Heme-enzymatic biocatalysis for C−C or C−N bond formation

The C−C or C−N bond formation is critical in the synthesis of pharmaceuticals and other value-added products; however, traditional metal-catalysed synthesis has brought about environmental and resource issues. A plethora of engineered heme-dependent enzymes, such as cytochrome P450, have exhibited enormous potential in biocatalysis for C−C or C−N bond formation. With the development of computational and spectroscopic methods, the mechanisms underlying heme-catalysed C−C or C−N bond formation have been extensively investigated.

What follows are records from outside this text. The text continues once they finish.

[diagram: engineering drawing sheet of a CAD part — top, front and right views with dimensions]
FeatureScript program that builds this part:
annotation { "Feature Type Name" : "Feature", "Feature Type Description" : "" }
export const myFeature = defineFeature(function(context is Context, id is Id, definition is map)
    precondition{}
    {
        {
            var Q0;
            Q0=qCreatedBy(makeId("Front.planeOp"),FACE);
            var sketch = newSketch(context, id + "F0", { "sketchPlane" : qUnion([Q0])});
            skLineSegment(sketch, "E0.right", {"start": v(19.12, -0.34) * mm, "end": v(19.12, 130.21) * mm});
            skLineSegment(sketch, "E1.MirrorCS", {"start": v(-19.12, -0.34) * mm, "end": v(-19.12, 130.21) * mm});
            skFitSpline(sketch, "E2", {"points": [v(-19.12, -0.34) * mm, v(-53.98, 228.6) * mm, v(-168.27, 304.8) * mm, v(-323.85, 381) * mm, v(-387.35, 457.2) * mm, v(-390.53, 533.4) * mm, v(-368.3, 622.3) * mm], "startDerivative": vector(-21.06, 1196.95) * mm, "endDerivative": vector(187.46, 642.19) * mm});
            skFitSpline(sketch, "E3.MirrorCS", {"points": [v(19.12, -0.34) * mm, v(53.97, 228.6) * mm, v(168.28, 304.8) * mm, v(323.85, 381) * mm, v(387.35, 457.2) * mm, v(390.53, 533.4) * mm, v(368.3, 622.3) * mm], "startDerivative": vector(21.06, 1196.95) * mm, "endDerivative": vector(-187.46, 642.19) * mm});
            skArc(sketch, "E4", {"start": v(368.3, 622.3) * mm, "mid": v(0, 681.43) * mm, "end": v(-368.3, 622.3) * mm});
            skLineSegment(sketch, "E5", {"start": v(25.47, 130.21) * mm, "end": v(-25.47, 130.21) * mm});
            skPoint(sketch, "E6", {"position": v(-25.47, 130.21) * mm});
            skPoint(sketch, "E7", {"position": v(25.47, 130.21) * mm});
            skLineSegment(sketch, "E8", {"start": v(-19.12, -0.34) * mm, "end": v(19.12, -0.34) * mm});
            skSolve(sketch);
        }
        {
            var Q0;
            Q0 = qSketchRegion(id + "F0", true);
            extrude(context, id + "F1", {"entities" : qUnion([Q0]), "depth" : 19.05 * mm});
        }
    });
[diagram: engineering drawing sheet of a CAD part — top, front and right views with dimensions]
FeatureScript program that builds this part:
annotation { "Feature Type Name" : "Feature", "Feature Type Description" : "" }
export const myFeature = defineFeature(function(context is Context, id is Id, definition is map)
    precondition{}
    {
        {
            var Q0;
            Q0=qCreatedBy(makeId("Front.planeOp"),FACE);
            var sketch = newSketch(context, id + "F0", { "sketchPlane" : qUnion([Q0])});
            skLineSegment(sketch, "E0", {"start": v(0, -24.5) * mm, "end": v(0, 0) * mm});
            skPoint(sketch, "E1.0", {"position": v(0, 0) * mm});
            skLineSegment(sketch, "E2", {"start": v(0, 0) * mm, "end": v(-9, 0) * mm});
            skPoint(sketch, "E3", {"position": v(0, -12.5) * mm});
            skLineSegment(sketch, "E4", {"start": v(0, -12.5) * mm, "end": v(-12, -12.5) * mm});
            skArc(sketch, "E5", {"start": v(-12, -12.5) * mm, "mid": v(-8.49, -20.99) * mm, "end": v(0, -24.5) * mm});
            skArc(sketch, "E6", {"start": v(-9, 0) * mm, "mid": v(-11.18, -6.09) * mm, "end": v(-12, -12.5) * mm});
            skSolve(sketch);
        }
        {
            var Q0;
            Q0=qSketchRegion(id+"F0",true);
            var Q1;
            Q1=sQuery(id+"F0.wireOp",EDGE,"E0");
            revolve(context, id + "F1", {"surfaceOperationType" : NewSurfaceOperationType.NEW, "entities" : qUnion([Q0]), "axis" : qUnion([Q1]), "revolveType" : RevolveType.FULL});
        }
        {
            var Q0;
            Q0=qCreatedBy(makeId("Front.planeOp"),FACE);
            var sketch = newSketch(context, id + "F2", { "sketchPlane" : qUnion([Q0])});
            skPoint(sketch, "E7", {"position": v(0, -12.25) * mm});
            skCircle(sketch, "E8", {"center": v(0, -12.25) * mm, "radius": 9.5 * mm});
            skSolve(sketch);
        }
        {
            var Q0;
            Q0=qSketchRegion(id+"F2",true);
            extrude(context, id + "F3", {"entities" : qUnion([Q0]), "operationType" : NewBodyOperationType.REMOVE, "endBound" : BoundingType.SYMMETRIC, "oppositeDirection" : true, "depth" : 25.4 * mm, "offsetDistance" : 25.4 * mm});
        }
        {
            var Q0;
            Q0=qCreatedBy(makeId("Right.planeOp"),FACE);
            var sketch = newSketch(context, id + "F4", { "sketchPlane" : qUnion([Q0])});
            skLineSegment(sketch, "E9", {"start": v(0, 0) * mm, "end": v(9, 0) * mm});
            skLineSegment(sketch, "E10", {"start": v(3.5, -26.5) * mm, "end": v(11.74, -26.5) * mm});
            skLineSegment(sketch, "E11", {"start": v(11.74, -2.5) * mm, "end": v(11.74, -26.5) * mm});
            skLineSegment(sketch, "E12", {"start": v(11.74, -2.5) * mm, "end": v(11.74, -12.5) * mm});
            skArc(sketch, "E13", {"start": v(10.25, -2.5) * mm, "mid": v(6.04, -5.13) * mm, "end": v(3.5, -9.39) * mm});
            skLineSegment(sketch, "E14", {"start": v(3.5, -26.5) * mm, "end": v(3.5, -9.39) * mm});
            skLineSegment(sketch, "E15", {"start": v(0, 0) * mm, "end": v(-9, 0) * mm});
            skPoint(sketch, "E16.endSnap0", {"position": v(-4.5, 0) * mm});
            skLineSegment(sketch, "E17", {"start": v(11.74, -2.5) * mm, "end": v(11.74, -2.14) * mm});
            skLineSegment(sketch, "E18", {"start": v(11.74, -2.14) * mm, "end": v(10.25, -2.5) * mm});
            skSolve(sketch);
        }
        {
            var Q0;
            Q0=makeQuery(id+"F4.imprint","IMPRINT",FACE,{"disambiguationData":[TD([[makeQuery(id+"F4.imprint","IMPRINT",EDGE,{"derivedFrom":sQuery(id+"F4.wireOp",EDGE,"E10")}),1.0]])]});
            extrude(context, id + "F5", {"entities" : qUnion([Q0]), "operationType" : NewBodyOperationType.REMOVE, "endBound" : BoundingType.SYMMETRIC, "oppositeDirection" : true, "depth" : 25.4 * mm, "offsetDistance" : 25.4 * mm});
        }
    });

In the presence of carbene or nitrene precursor, an active iron porphyrin carbene (IPC) or iron porphyrin nitrene (IPN) is formed, which subsequently reacts with a second substrate to form new C−C or C−N bonds. Apart from the widely studied IPC/IPN-facilitated catalytic pathway, halide-initiated radical cyclization pathway and Cpd-I-catalysed diradical pathway have also been proposed. These mechanistic insights have enabled rational engineering and de novo design of heme enzymes. This review summarises recent mechanistic advances in heme enzymatic C−C or C−N bond formation and presents successful applications of mechanism-based enzyme design. It would shed light on the development of tailored biocatalysts for the synthesis of complex but valuable industrial products.